HAA 1923 Global Preservation

The late-nineteenth and early-twentieth century debates regarding the role of the architectural monument as a signifier of the past, as a container of memory and more importantly authenticity, were the definitive moment in the institutionalization and professionalization of architectural preservation around the world. In a 1903 essay titled “The Modern Cult of Monuments,” art
historian Alois Reigl claimed that while the creation of monuments (i.e. structures built to memorialize certain events or persons) had a long history that predates modernity, the “cult of the monument” (i.e. the allocation of the monument as a unique and original object in a pre-ordained historical narrative of social and cultural evolution) came about as recently as the nineteenth-century. It is this coupling of the advent as well as the progress of modernity along with the formalization of systems of historic preservation that this course seeks to explore.

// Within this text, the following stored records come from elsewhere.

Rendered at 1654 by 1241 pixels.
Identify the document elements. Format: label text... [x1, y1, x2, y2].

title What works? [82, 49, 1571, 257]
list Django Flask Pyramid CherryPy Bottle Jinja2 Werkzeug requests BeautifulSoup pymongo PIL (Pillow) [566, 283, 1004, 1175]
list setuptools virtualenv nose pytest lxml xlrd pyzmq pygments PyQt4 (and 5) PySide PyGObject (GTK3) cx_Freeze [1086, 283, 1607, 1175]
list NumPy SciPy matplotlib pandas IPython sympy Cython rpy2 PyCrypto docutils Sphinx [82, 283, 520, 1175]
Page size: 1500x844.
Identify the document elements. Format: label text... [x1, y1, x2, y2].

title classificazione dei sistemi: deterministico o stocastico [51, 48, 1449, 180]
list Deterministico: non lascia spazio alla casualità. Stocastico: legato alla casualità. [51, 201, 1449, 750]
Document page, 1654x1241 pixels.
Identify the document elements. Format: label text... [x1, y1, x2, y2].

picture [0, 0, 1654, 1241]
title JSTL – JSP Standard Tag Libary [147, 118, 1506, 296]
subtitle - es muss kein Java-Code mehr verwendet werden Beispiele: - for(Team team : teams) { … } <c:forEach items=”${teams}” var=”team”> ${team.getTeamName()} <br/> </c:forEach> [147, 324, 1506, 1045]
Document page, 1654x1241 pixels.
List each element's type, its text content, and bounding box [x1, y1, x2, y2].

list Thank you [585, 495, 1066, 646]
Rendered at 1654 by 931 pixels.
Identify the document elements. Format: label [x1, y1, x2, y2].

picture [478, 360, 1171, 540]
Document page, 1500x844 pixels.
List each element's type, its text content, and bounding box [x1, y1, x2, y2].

Rather than providing a linear and exhaustive history of preservation this course will interrogate the theories as well as the policies of preservation in different contexts as social and cultural histories. The course will be divided into five modules that are arranged thematically rather than chronologically. In the first module: “The Modern Origins of Historic Preservation,” we will investigate the historical origins of preservation in Britain, France and the United States and compare it to the more universal definition of heritage as advanced by the Venice Charter of UNESCO in 1964. Module two of the course focuses on the origins of architectural preservation in colonial contexts. The appropriation and representation of indigenous histories by colonial powers have been theorized variously as an attempt to dominate via cultural hegemony and in the management of cultural difference in the colonies. This section includes case studies from diverse contexts such as imperial France, colonial Africa, and India as well as Fascist Italy. The third module of the course is dedicated to preservation and the urban history of Pittsburgh. This section will allow students to explore the urban landscape of their city and choose a site of analysis for their final paper. The fourth module focuses on the intersections between national histories, urban histories, and preservation policies. Preservation has constructed and maintained narratives of national identity—representations that are replete with the mythologies of nationhood—and is a primary organ in the selective display of very particular histories and pasts of the modern nation-state. The fifth and final module of the course will expose students to the emergence of heritage as a commodity in the cycles of global capitalism. Although the commodification of heritage is not simply a phenomenon of globalization, preservation has increasingly become a key element in the renewal of urban landscapes around the world. The aggressive development of tourism in the post war world has resulted not just in the physical manipulation of the urban fabric, but also in the social and cultural manipulations of the perceptions of history of place. This section will thus return to the question of authenticity, with which we began the course, as a means to re-evaluate the contemporary nature of preservation projects in various parts of the world.